Photographs showed dozens of migrants and asylum seekers seeking shelter
from the sun under survival blankets on the narrow deck of the 18-metre (59-
foot) sailboat.

– ‘Impossible’ journey –

“In these conditions it is impossible to face 15 hours of sailing,”
Mediterranea’s Alessandra Sciurba said on Twitter.

Mediterranea consists mainly of left-wing activists, the avowed enemy of
Salvini, who has seen his popularity and that of his Lega party rise thanks
to his tough stance against migrant rescue ships.

A poll published in Italy’s Corriere della Sera newspaper on Saturday said
59 percent of Italians approved of Salvini’s closing ports NGO vessels.

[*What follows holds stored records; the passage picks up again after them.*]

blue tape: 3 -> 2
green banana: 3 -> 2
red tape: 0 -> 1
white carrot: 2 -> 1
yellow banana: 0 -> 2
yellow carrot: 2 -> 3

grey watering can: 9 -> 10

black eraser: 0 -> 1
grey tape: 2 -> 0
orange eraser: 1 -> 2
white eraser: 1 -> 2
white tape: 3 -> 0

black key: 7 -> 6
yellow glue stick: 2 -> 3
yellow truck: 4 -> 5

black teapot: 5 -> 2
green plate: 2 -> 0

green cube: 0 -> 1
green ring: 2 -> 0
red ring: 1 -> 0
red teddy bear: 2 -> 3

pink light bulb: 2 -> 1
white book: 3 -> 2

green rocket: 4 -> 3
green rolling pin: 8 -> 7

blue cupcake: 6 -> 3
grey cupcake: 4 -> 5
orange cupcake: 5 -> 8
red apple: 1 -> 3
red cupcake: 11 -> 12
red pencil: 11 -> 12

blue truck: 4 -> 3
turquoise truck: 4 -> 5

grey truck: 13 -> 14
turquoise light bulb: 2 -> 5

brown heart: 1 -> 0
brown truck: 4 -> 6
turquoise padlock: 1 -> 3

On Wednesday, four people were rescued after a makeshift vessel carrying 86
people across the Mediterranean from Libya sank off the Tunisian coast. All
the others are missing or dead.

The Italian judge in last week’s Sea-Watch case ruled that neither Libya
nor Tunisia were safe countries for migrants.

Libya, which has been wracked by chaos since the 2011 uprising that killed
veteran dictator Moamer Kadhafi, has long been a major transit route for
migrants, especially from sub-Saharan Africa, desperate to reach Europe.

On Tuesday night, 53 migrants were killed in an air strike on their
detention centre in a Tripoli suburb.